Each Local Area Coordinator works with a defined neighbourhood of 8000-10,000. They approach, or are introduced to people, who may be isolated, causing concern or are at risk of needing formal services. Coordinators support people to build their own their vision for a good life, finding pragmatic solutions to any problems, and drawing on family and community resources, before considering commissioned or statutory services. This means that instead of assessing or signposting people into services, they can:
- Invest enough time in understanding what a good life looks like to the individual or family, and how they could get there.
- Help people to build their own capacity and connections, so that they can stay strong and independent.
- Build new community connections or capacity where they don’t exist.
This isn’t just a useful addition to existing preventative support, it gradually reforms the ‘front door’ of the local public service system, transferring resources away from interventions which don’t work, into an approach which builds independence, capacity and resilience. By working with communities to recruit and appoint Coordinators across a locality, councils, health and other statutory services can:
- Reduce resources wasted in unnecessary zero-outcome eligibility assessments.
- Replace signposting services which either send people in circles or create dependency.

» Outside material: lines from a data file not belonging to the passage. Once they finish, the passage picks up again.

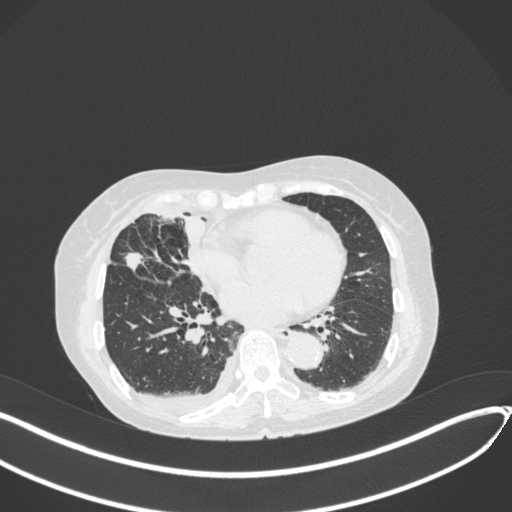
Chest CT, one axial slice. Position 162 of 418 along the scan axis. 120 kVp. Lung window (W 1500 / L -600 HU). 1 mm slice thickness. 512 × 512 image matrix, field of view 400 × 400 mm. Female patient, age 75 years. From the clinical record (not read from this slice): clinical TNM (as recorded): T2a N3 M0.
Outlined on this slice (rectangle marked by the reading radiologist):
- lung tumour (recorded histology: adenocarcinoma): bounding box [x1, y1, x2, y2] px = [123, 247, 147, 271]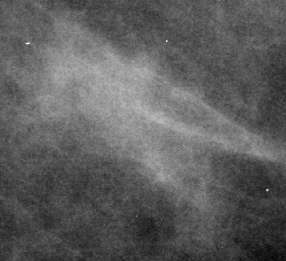
Region of interest cut from a scanned film mammogram (one marked finding); left breast; MLO view; BI-RADS breast density category 1 (scale 1–4).
- Mass, shape irregular, margins ill defined; BI-RADS assessment category 4; subtlety rating 4 on a 1 (subtle) to 5 (obvious) scale; pathology (as recorded): benign.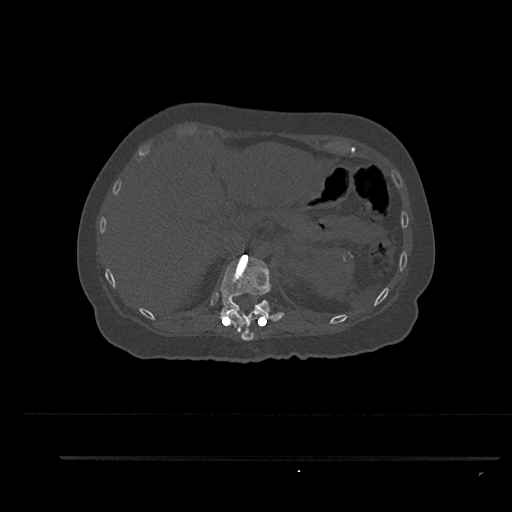
CT including the spine, one axial slice. Position 285 of 797 along the scan axis. Reconstruction kernel Br40s/3. Bone window (W 1800 / L 400 HU). 0.5 mm slice thickness. 512 × 512 image matrix. Female patient, age 44 years. From the clinical record (not read from this slice): primary cancer: renal; vertebrae with lytic lesions (as recorded): L1.
Structures marked on this image (semi-automatic segmentation, software-assisted and operator-edited):
- T11 vertebra: bounding box [x1, y1, x2, y2] px = [232, 309, 264, 341]
- T12 vertebra: [220, 249, 283, 322]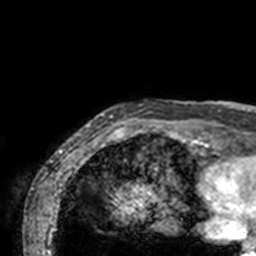
Breast MRI, one axial slice. Slice 5 of 160 in the series (ordered by position). Cropped to one breast. Dynamic contrast-enhanced series, time point 2 of 7 at this slice position (early post-contrast). 3 T. TE 1.7 ms, TR 4 ms. 1 mm slice thickness. 256 × 256 image matrix, field of view 165 × 165 mm. Female patient.
Structures marked on this image (semi-automatic segmentation, software-assisted and operator-edited):
- enhancing-tissue mask used for the functional tumour volume (all voxels passing the contrast-enhancement thresholds inside the analysis volume; usually the tumour): bounding box <72,100,211,143> (left, top, right, bottom; pixels)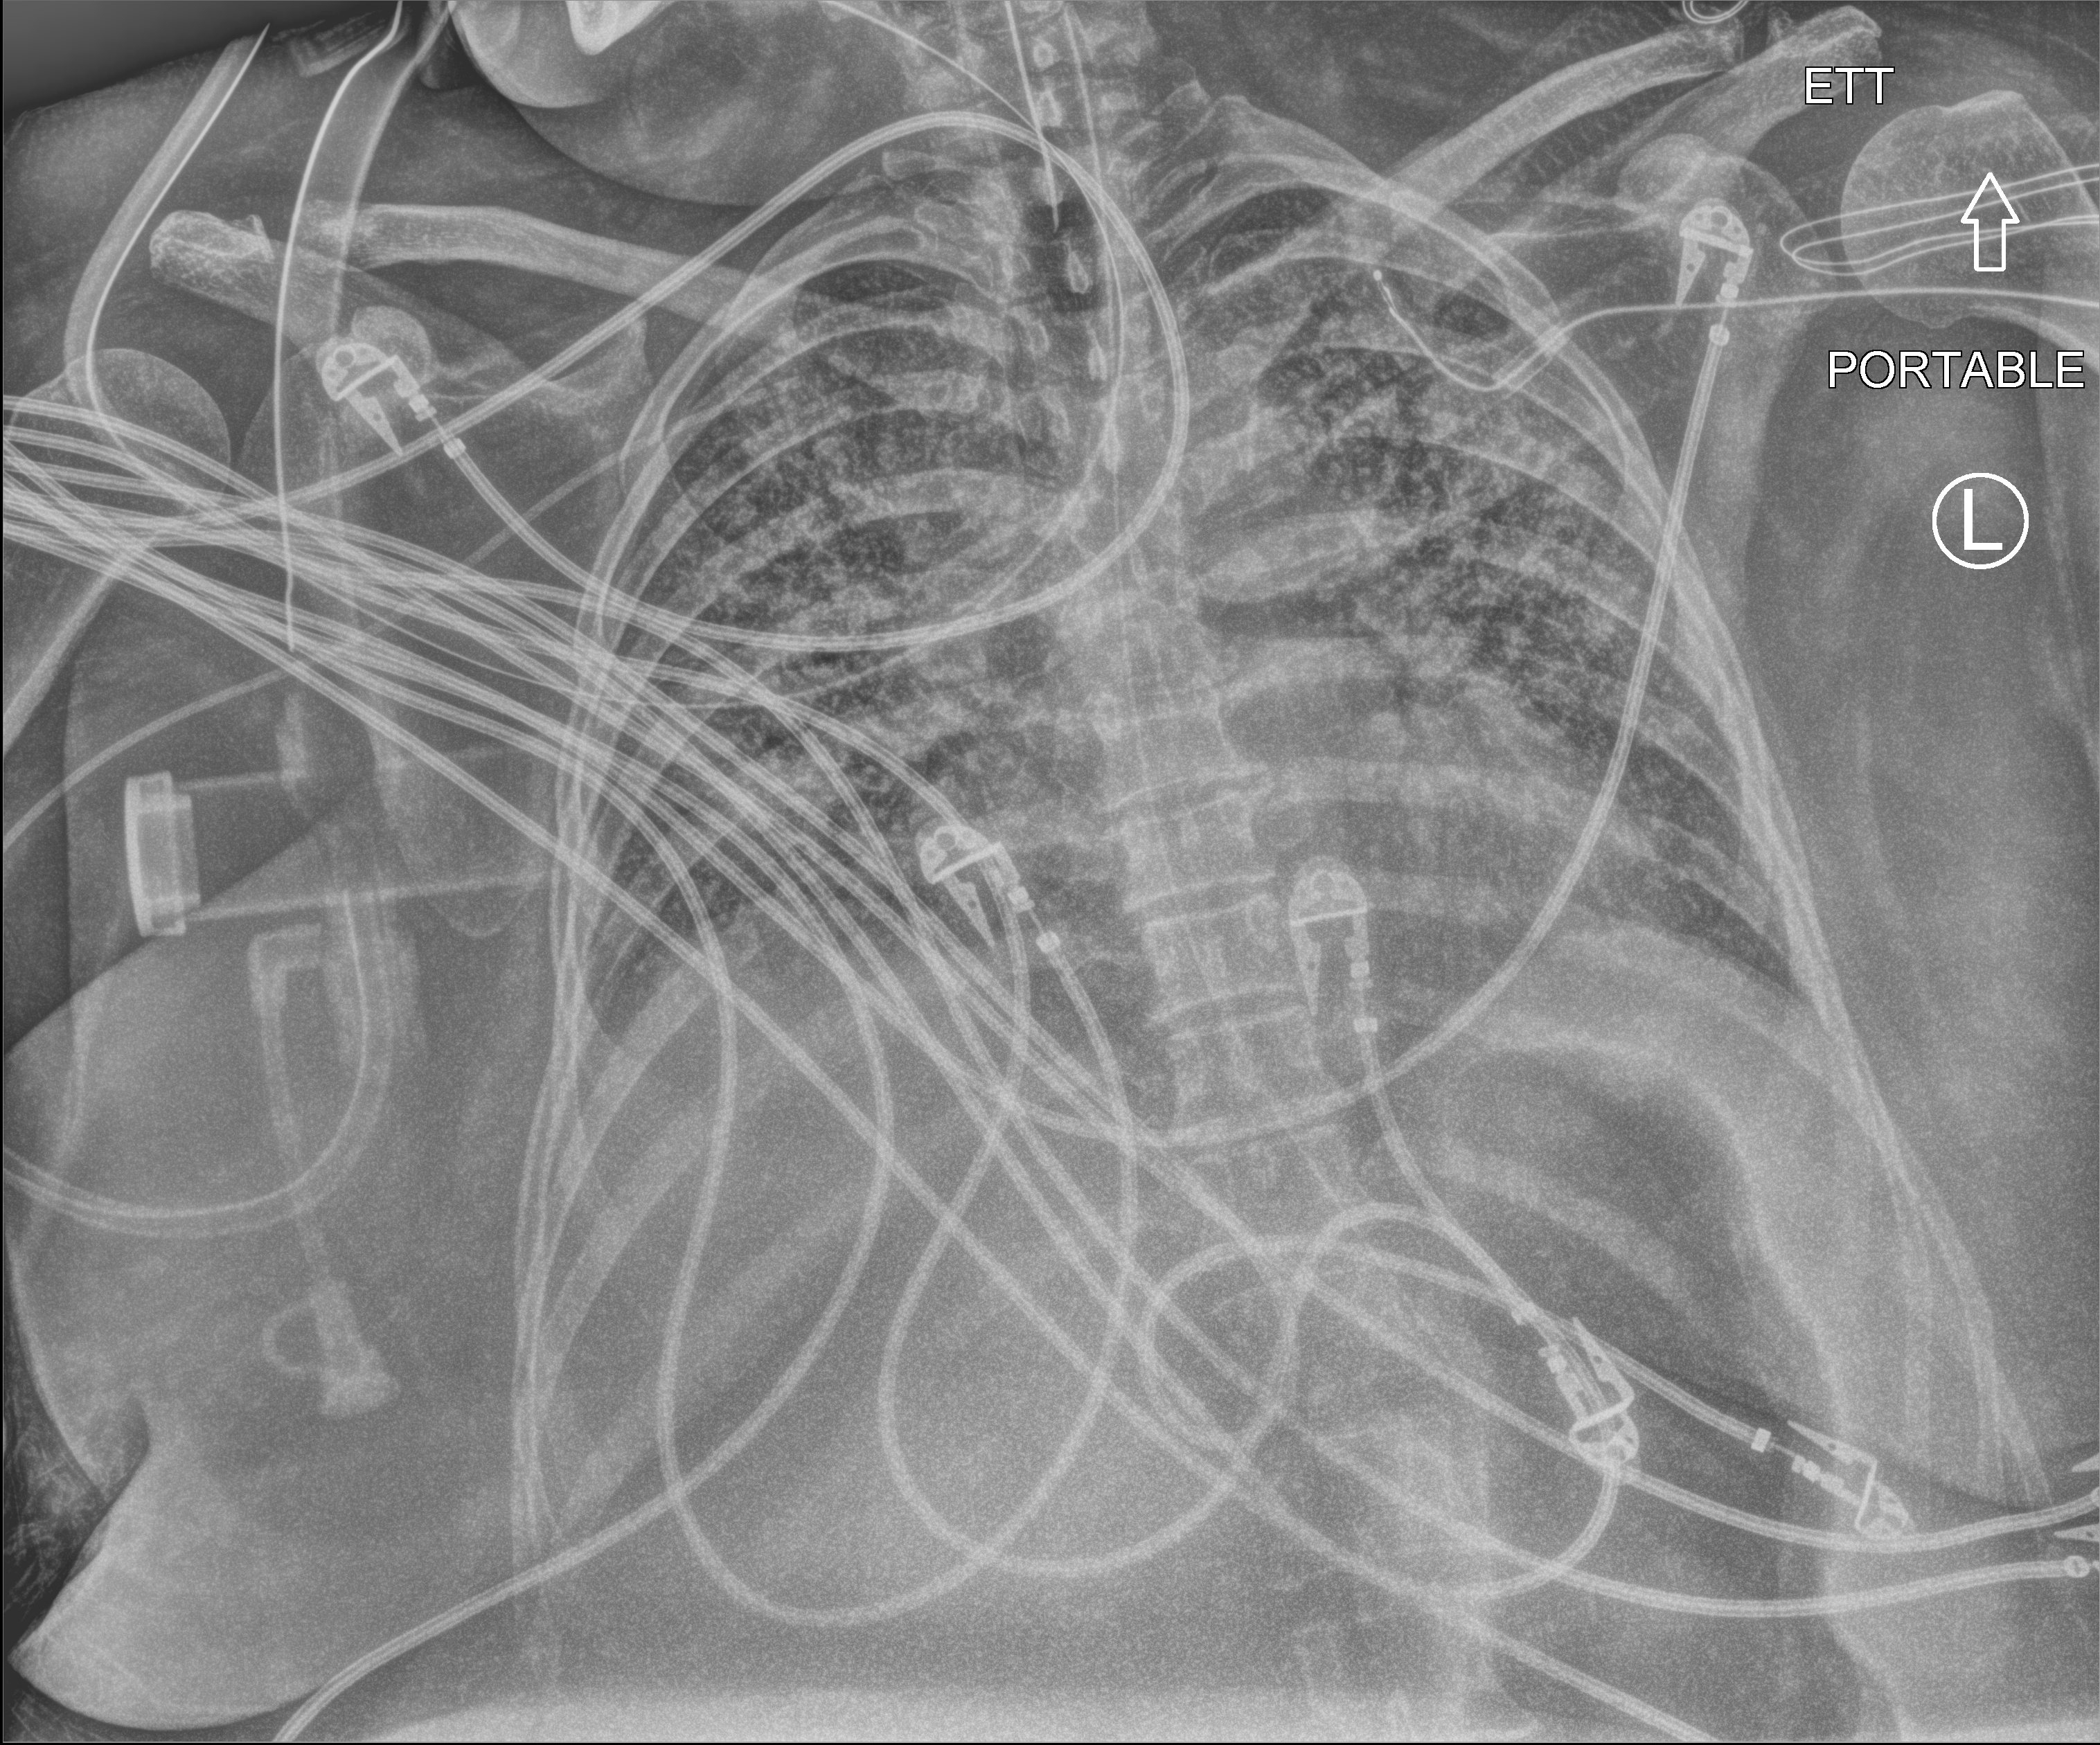
Chest X-ray (portable). Patient hospitalised with COVID-19; female, aged 18–59 years.
Hospital-stay facts (about this admission, not read from this image; timing relative to this image not recorded):
- mechanically ventilated during this hospital stay: yes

- Map and invest in local community assets where they are most needed, putting co-production into action.
Local Area Coordination can be accessed and is effective for people of all ages including some labelled as having complex needs, who can be helped to reduce the frequency of crises. It avoids set eligibility criteria and formal assessment processes, in order to get straight to planning and practical action.
Local Area Coordination is built on 10 powerful principles:
- Citizenship – All people in our communities have the same rights, responsibilities and opportunities to participate in and contribute to the life of the community, respecting and supporting their identity, beliefs, values, and practices.
- Relationships – Families, friends and personal networks are the foundations of a rich and valued life in the community.
- Natural authority – People and their families are experts in their own lives, have knowledge about themselves and their communities, and are best placed to make their own decisions.
- Lifelong learning – All people have a lifelong capacity for learning, development, and contribution.
- Information – Access to accurate, timely, and relevant information supports informed decision-making, choice and control.
- Choice and control – Individuals, often with the support of their families and personal networks, are best placed to lead in making their own decisions and plan, choose and control supports, services, and resources.
- Community – Communities are further enriched by the inclusion and participation of all people and these communities are the most important way of building friendship, support and a meaningful life.
- Contribution – We value and encourage the strengths, knowledge, skills and contribution that all individuals, families and communities bring.
- Working together – Effective partnerships with individuals/families, communities and services are vital in strengthening the rights and opportunities for people and their families to achieve their visions for a good life, inclusion and contribution.
- Complementary nature of services – Services should support and complement the role of individuals, families and communities in supporting people to achieve their aspirations for a good life.